To have everything at one’s disposal. That is what society instills in us. It informs our TV viewing (1000s of channels!), our religion (1000s of denominations) and our outlook on life (millions of viewpoints, all of them valid). We want things in abundance, yet easily accessible.

Take this cultural mandate to unlimited stuff, all under one roof, and you end up with big box Christianity. Except instead of an immeasurable amount of stuff we demand an immeasurable amount of excellence. This happens all the time in our churches and ministries. It’s why we end up with churches and non-profits that keep expanding into different areas: We’ve got evangelism down, lets try microfinance! We’re great at discipleship, let’s start a counseling ministry! We’re great at missions trips, let’s start our own missions organization!

This desire for expansion—to fit every thing a Christian can do under one roof—is big box Christianity. It’s also a lie.

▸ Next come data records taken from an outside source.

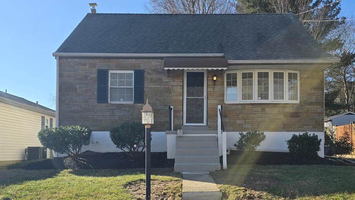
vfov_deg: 33.3
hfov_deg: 56.6
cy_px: 139
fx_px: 329
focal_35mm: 35
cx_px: 190
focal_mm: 6.3
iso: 12
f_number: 1.7
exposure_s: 1/705
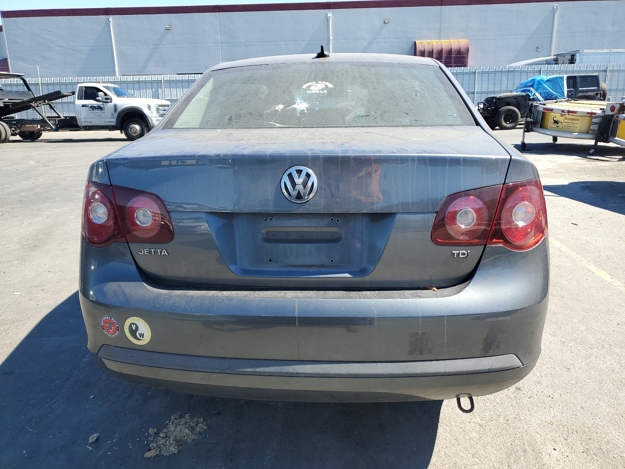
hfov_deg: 67.3
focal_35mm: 26
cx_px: 312
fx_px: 469
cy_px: 234
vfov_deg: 53.1
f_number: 1.5
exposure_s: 1/1111
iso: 50
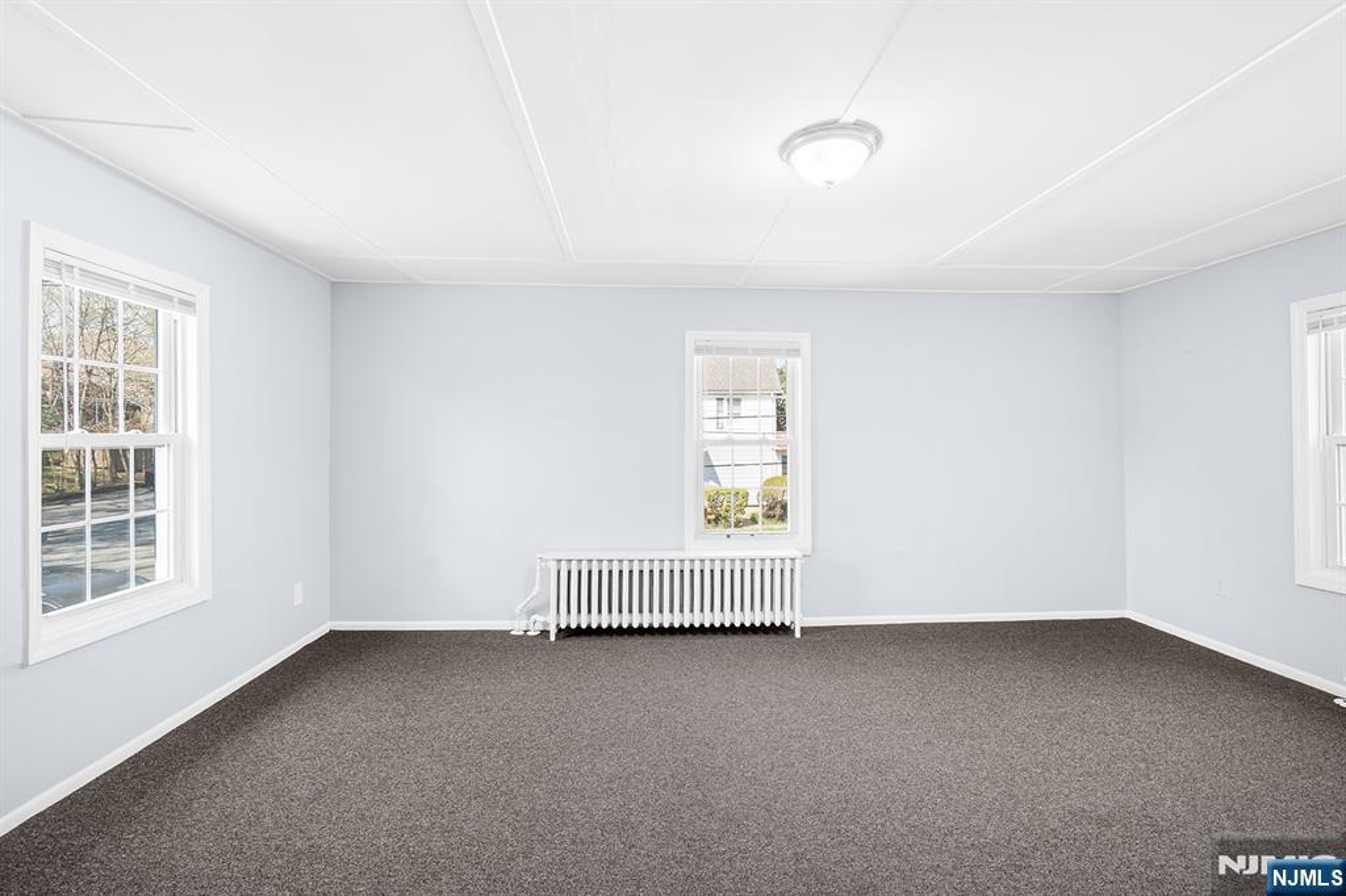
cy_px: 448
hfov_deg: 96.8
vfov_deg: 73.7
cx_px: 673
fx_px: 598
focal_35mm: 16
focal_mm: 16
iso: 100
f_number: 8
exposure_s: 1/5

There is an assumption, based on our consumerism, that churches and Christian ministries should provide everything—one stop Christianity. Churches and Christian ministries are not big box stores though. Individually, a Christian organization should not be expected to provide the full spectrum of Christianity to its members, partners or constituents. There is cause for concern when a church tries to have scores of specific ministries or a Christian homeless ministry starts thinking that it needs to expand its focus beyond homelessness. Granted, I fully believe that God calls leaders of Christian ministries to new and exciting places of ministry, but there is a pressure to add more and more and more to our Christian organizations that comes from the big box mindset of our society, not from Christian faith and practice.

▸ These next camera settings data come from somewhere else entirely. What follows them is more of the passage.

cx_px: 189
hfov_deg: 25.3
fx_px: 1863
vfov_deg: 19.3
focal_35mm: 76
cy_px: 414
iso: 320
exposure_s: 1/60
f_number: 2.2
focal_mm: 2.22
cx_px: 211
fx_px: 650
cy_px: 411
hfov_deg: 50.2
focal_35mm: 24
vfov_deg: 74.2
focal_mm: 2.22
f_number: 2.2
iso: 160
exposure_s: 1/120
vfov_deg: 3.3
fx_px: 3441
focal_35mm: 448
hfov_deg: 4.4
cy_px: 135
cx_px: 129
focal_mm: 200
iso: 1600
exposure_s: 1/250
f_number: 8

If our society offers us the big box store as a metaphor for expansion and growth—you grow until you provide everything—then let us look to the Scriptures for a better metaphor: that we are all part of the body of Christ, a community of believers. To put it in more contemporary terms, Christian organizations should not try to expand and grow, they should function as part of an ecosystem, like a town or Main Street. In a community mindset, everything is still provided, but it is provided by those who know how to do it well. In a sense, we should begin to discern the distinct vocation and practice that God calls ministries to and not just assume that expansion and broadening of services across the Christian spectrum is a good thing. We need to begin to chase excellence in faith and practice more than an expansion of faith and practice. If we do that, we will still see the full spectrum of Christian faith and practice covered—from prison ministry to puppet ministry, evangelism to Eucharist, and choir to counseling—but it will be with excellence instead of expansion, focus instead of forecasts, and a holistic understanding of the body of Christ functioning together as a whole instead of every Christian organization trying to be the whole body by itself.